* [Excerpted data]:
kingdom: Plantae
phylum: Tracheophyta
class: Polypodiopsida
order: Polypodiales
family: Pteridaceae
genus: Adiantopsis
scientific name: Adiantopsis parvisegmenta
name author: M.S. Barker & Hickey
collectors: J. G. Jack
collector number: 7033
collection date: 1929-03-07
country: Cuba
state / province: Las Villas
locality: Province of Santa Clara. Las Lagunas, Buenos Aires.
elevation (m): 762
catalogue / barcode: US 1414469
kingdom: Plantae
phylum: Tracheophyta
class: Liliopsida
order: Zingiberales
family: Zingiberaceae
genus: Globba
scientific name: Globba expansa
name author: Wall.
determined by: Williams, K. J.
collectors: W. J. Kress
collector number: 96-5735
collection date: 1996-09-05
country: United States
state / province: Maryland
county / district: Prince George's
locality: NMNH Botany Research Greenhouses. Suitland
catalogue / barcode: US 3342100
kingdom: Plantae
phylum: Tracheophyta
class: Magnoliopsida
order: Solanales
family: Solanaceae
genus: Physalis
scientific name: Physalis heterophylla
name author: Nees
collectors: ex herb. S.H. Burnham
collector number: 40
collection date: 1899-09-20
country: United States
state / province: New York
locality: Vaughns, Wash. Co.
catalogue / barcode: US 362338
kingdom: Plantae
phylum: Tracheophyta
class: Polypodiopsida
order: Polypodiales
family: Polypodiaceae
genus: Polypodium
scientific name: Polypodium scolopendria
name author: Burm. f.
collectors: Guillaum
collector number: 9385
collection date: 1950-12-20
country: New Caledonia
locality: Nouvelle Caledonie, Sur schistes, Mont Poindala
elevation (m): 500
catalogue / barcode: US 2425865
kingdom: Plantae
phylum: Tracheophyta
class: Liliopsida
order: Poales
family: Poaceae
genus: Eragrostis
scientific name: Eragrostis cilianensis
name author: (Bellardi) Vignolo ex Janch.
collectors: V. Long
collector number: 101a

* [Job]:
Reproduce the stretch of the listing above from the line containing "state / province: Las Villas" through the line containing "state / province: Maryland", including both of those lines, without altering a single character.

* [Result of this exercise]:
state / province: Las Villas
locality: Province of Santa Clara. Las Lagunas, Buenos Aires.
elevation (m): 762
catalogue / barcode: US 1414469
kingdom: Plantae
phylum: Tracheophyta
class: Liliopsida
order: Zingiberales
family: Zingiberaceae
genus: Globba
scientific name: Globba expansa
name author: Wall.
determined by: Williams, K. J.
collectors: W. J. Kress
collector number: 96-5735
collection date: 1996-09-05
country: United States
state / province: Maryland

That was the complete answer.